Am 19. Oktober hatte Marschall Foch die Ziele der Heeresgruppen weiter gesteckt. Für die weitere Fortsetzung des Großangriffs erschien es Marschall Foch als besonders vorteilhaft, den Kampfraum nunmehr gegen Osten zu erweitern. In Lothringen musste ein mit starken Kräften durchgeführter Stoß aus dem Raume nordöstlich von Nancy gegen Saarbrücken, also an der Festung Metz östlich vorbei, um so eher entscheidende Erfolge bringen, als die Hauptmasse des deutschen Heeres in Belgien und Frankreich gebunden war. Auf Grund der Anweisungen des Marschalls Foch an Pétain vom 20. Oktober wurden die Vorbereitungen für diese neue Kampfhandlung in Angriff genommen, deren Beginn für die Zeit um den 15. November veranschlagt wurde. 28 Infanterie- und 3 Kavalleriedivisionen sollten mit 600 Panzerwagen auf nur 30 Km Frontbreite diesen vernichtenden Schlag führen. Die OHL unternahm auch trotz der ernsten Geschehnisse auf dem Balkan und der gespannten Lage in Venetien nochmals Schritte, um von öst-ungar. Verbündeten Verstärkungen für die arg bedrohte Westfront zu erhalten.

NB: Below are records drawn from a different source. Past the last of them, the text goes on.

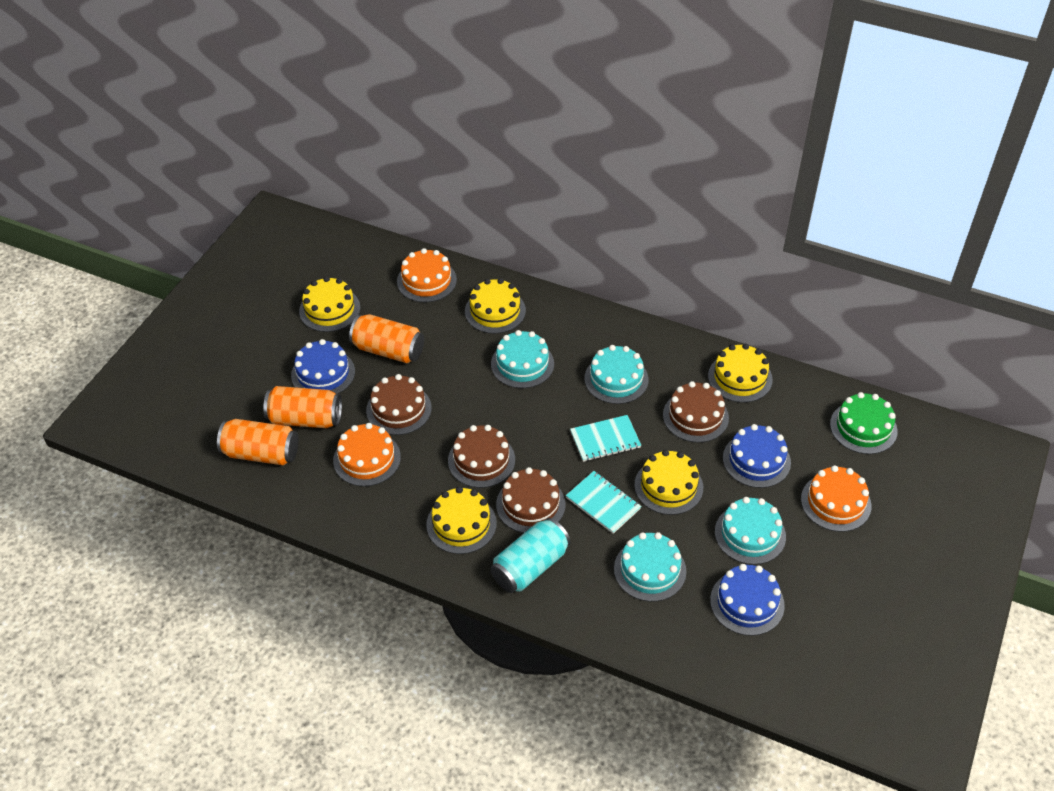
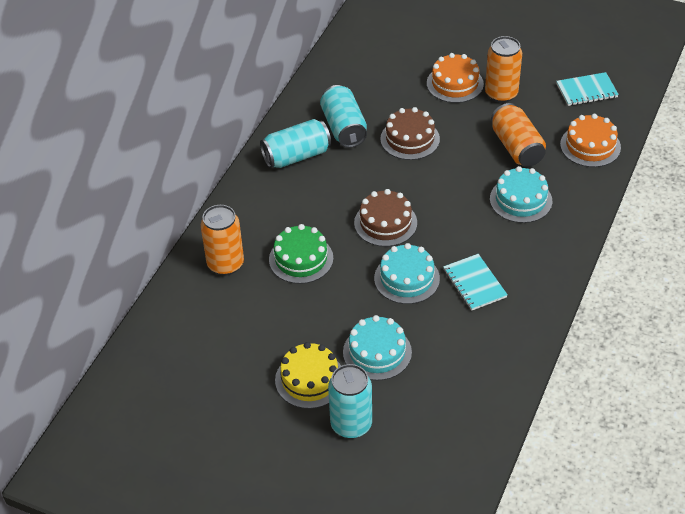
blue cake: [291,339,355,394] [710,564,785,636] [723,424,791,488] = 3 -> none = 0
brown cake: [366,374,432,435] [448,425,515,488] [496,467,566,533] [663,381,729,443] = 4 -> [354,189,417,247] [380,107,440,160] = 2
orange cake: [333,423,401,487] [397,248,457,302] [801,465,871,532] = 3 -> [427,53,484,103] [560,114,621,167] = 2
turquoise cake: [491,330,554,388] [584,345,649,404] [614,532,686,602] [715,497,786,565] = 4 -> [343,315,412,381] [374,243,440,304] [490,166,552,223] = 3
turquoise can: [490,518,571,593] = 1 -> [260,119,331,168] [320,85,367,148] [328,364,372,439] = 3
yellow cake: [299,276,360,332] [426,487,497,554] [465,278,526,334] [634,450,703,515] [708,344,773,403] = 5 -> [275,342,341,409] = 1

Die Kämpfe in Frankreich und Belgien dauerten bis in die ersten Novembertage mit unverminderter Härte fort. Noch immer leistete die deutschen Truppen Widerstand. Allerdings wurde die Kampffähigkeit der Verbände bis zur Neige erschöpft; der Kräfteschwund war so bedeutend, dass über 20 Divisionen aufgelöst werden mussten. Bataillone mit 150 Mann und Divisionen von 800 bis 1200 Männern waren keine Seltenheit. An der Maas gewannen Amerikaner und Franzosen Gelände in Richtung auf Sedan.

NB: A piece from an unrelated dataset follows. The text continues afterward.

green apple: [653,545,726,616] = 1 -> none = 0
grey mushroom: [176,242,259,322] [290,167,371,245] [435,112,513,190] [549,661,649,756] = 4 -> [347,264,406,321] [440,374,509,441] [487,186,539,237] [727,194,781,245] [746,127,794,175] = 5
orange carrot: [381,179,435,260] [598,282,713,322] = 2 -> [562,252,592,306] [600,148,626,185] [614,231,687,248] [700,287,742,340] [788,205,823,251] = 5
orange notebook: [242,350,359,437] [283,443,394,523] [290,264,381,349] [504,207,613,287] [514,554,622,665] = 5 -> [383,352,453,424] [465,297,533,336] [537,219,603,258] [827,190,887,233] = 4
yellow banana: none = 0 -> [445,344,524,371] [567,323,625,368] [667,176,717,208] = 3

Der nachhaltige Druck der Ententeheere auf den Schlachtfeldern des Westens nötigte der OHL den Entschluss ab, ihre Kräfte in die Antwerpen – Maasstellung zurückzunehmen. Wegen der von Österreich-Ungarn angebahnten Waffenstillstandsverhandlungen hatte die OHL schon am 29. Oktober verfügt, dass die k.u.k. Divisionen aus der Front zu ziehen sein. Als FML Ludwig Goiginger am 05. November den Befehl über den Abschnitt Ornes abgab, endete damit die Kampftätigkeit öst.-ungar. Verbände im Westen, die seit dem 03. November aus der Front gelöst und in der Etappe zusammengezogen wurden. Dem XVIII. Korpskommando fiel noch die Aufgabe zu, für das Zurückführen der Truppen zu sorgen. Jene der Divisionen 1, 135 und 106 wurden in nationale Abteilungen gegliedert. Die Heimkehr verzögerte sich, weil die Verkehrslage zunächst keine Bahnfahrt zuließ. So wurde der Weg bis auf das rechte Rheinufer im Marsch zurückgelegt. Die 37. HID, die von den andern Divisionen angesondert zum Stellungsbau verwendet worden, aber nicht mehr ins Gefecht gekommen war, trat, unabhängig vom XVIII. Korpskommando, am 12. November den Rückmarsch über den Rhein an. Ende November bestiegen die Truppen, die vorwiegend aus Ungarn, dann aus dem Sudetenland stammten, in Heilbronn, Pforzheim und Ulm die Eisenbahnzüge.

So endete das Habsburger Kapitel an der Westfront.